Source for bar-chart: Timetric
Competitive landscape
The Romanian life segment contains both domestic and foreign insurers. It is dominated by foreign insurers with the presence of multinationals from France, the Netherlands, Austria, Germany, Italy and the US, which hold significant market shares.
As of 2015, 35 insurers were operating in the Romanian insurance industry, of which eight operated exclusively in life insurance, 20 insurers performed only non-life insurance activities and seven were composite insurers.
The life segment is highly consolidated, with the 10 leading companies accounting for 91.3% of the life gross written premium in 2015.
- NN Asigurări de Viaţă SA was the leading life insurer in Romania, with a share of 34.7% in 2015.
- This was followed by BCR Asigurări de Viaţă Vienna Insurance Group SA with 14.5%,
- Metropolitan Life Asigurări SA with 13%
- Asirom Vienna Insurance Group SA with 5.7%
- And Allianz-Tiriac Asigurări SA with 5.6%.
In August 2016, Life Insurance International (LII) reported that AXA had agreed to sell its life and savings insurance operations in Romania to Vienna Insurance Group (VIG) and exit the Romanian market.
The buyers are the two VIG Group companies BCR Life and Omniasig.
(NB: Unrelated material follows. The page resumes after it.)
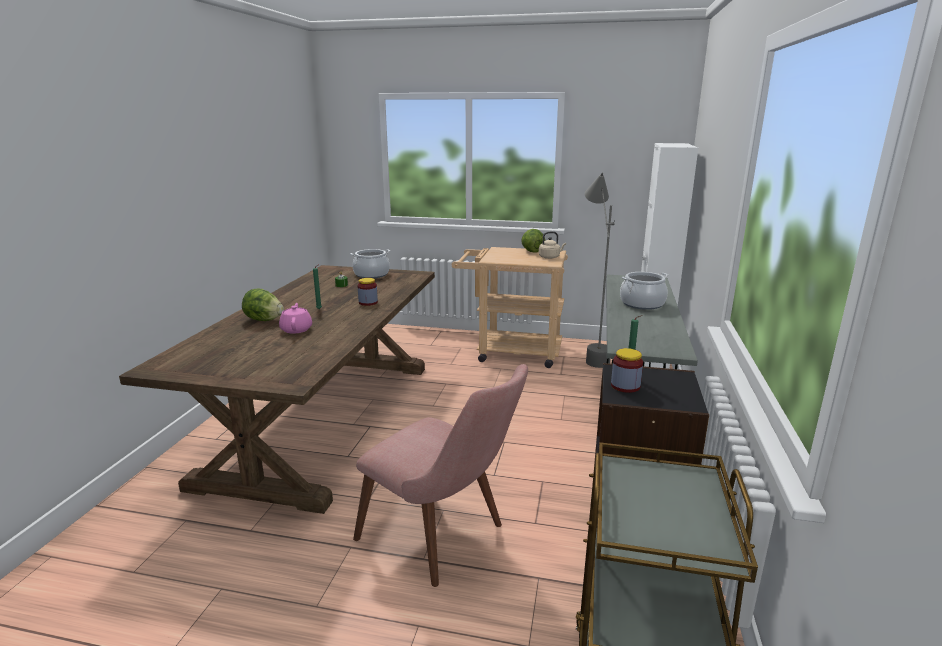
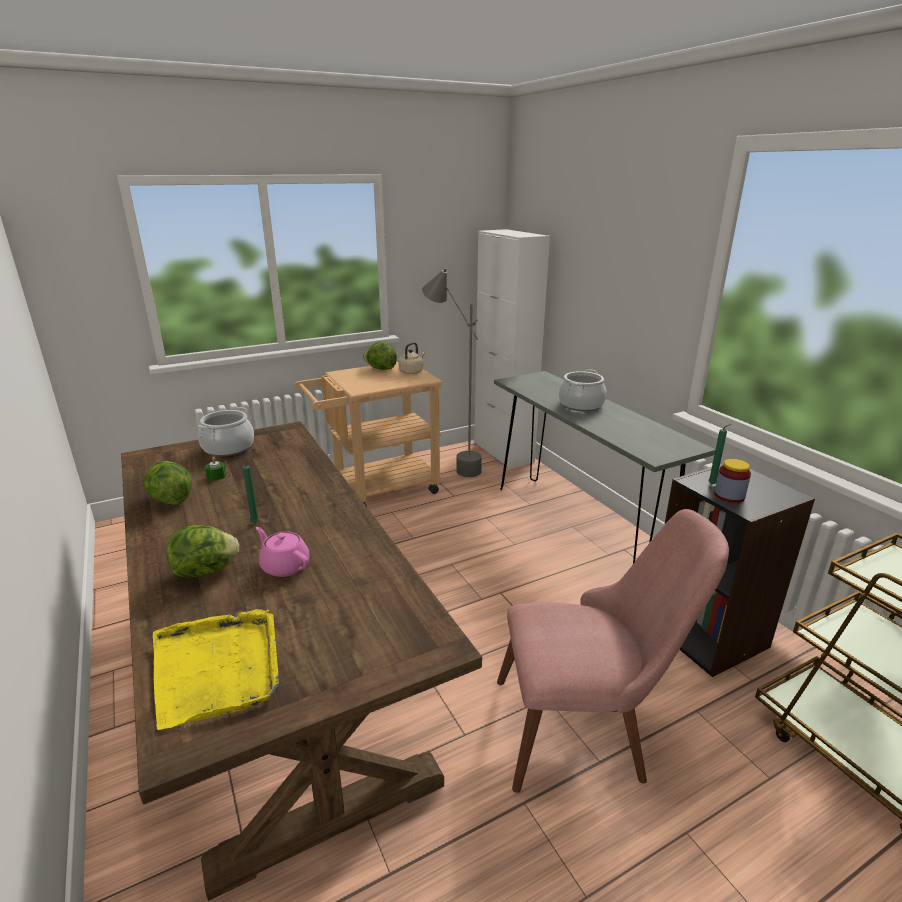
camera: 40 degrees left, 5 degrees up
jar [357,278,378,306] -> none
none -> lettuce [143,461,192,506]
none -> yellow tray [153,609,279,730]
Commenting on the acquisition, VIG CEO Elisabeth Stadler emphasised the growth prospects in Romania.
She said: “The Romanian life insurance market grew 11 percent in 2015. Our existing VIG Group company BCR Life, the second-largest player in the Romanian life insurance market with a market share of 14.4 percent, also recorded significant growth in the previous year.”
According to Stadler, GDP growth forecasts for Romania are promising as well: “Thanks to a rapid increase in private consumption, experts expect GDP to grow by more than four percent this year. GDP growth in 2017 and 2018 is expected to be around 3.5 percent.”